Enthusiasts for local history will be interested to know that this fascinating location is to become much more accessible. Ards and North Down Borough Council have ambitious plans to develop a country park, with finance being drawn from the Belfast City Region Deal. I have represented the Society at two meetings to discuss the possibilities.

Lead was first discovered on the Ballyleidy (now Clandeboye) estate in the late 18th century. A century later, it was a descendant of Baron Dufferin, the First Marquis of Dufferin and Ava, who ended mining by buying the leases, owing, it is said, to his abhorrence of such industrial activity so close to his residence.

The mines heyday was the 1860s when they were the most productive such mines in Ireland. A small amount of copper ore was also raised. Many of the miners came from Cornwall or the Isle of Man and worked in unimaginably grim conditions, the seams being worked after a descent of many hundreds of feet down wooden ladders. The ore was taken to Bangor harbour and shipped to smelters on the River Dee estuary downstream from Chester.

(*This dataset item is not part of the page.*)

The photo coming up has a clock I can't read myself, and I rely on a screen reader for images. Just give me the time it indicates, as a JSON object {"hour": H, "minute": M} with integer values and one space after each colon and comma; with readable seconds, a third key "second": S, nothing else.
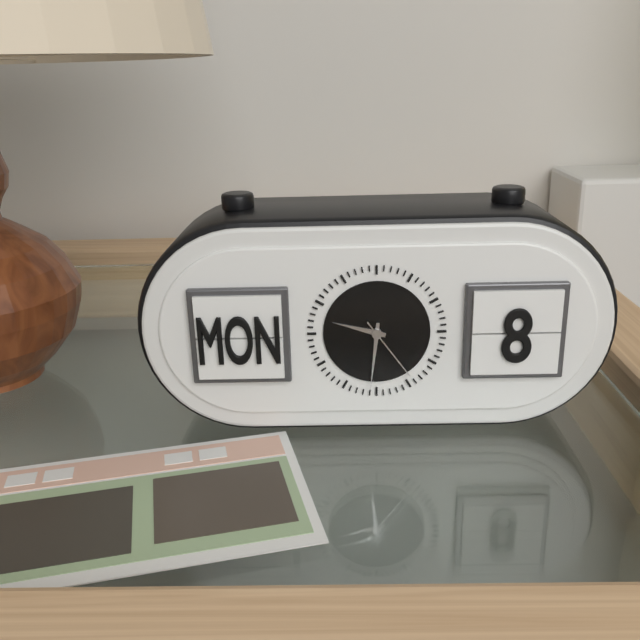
{"hour": 9, "minute": 31, "second": 24}
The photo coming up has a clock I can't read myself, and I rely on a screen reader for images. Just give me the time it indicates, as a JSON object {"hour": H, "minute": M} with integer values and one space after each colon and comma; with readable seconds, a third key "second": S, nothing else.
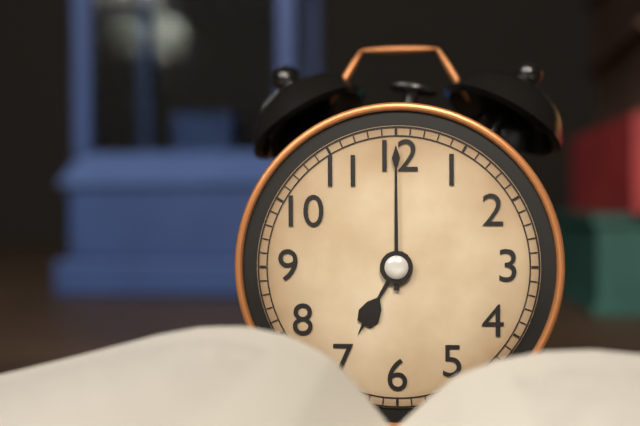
{"hour": 7, "minute": 0}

Coal for the steam engines was supplied by Robert Neill of Bangor.

The lake looking towards Clandeboye golf course

Some striking evidence remains, most notably the lake (above) supplying water for washing the ore, the nearby windmill (below, right) for crushing it and two brick chimneys, all that remains of the large structures which housed the Cornish beam engines that pumped water out of the pits.

Several of these can still be traced, fenced off. However I clearly remember going as a schoolboy to have great fun hurling stones down completely open shafts! I also recall a row of small cottages which were lived in, a much larger derelict house (the mine manager's?) which was visible from the main road, and the intact north engine house (below, left), which seems to have collapsed perhaps 40 years ago.

The windmill
Chimney of the collapsed north engine house

The mines can be reached via a delightful 20 – minute walk from Clandeboye Golf clubhouse, a right of way which likely was the route the miners residing in Conlig took, or a shorter walk uphill from the Somme Museum.

I will keep this site updated on progress of the plans!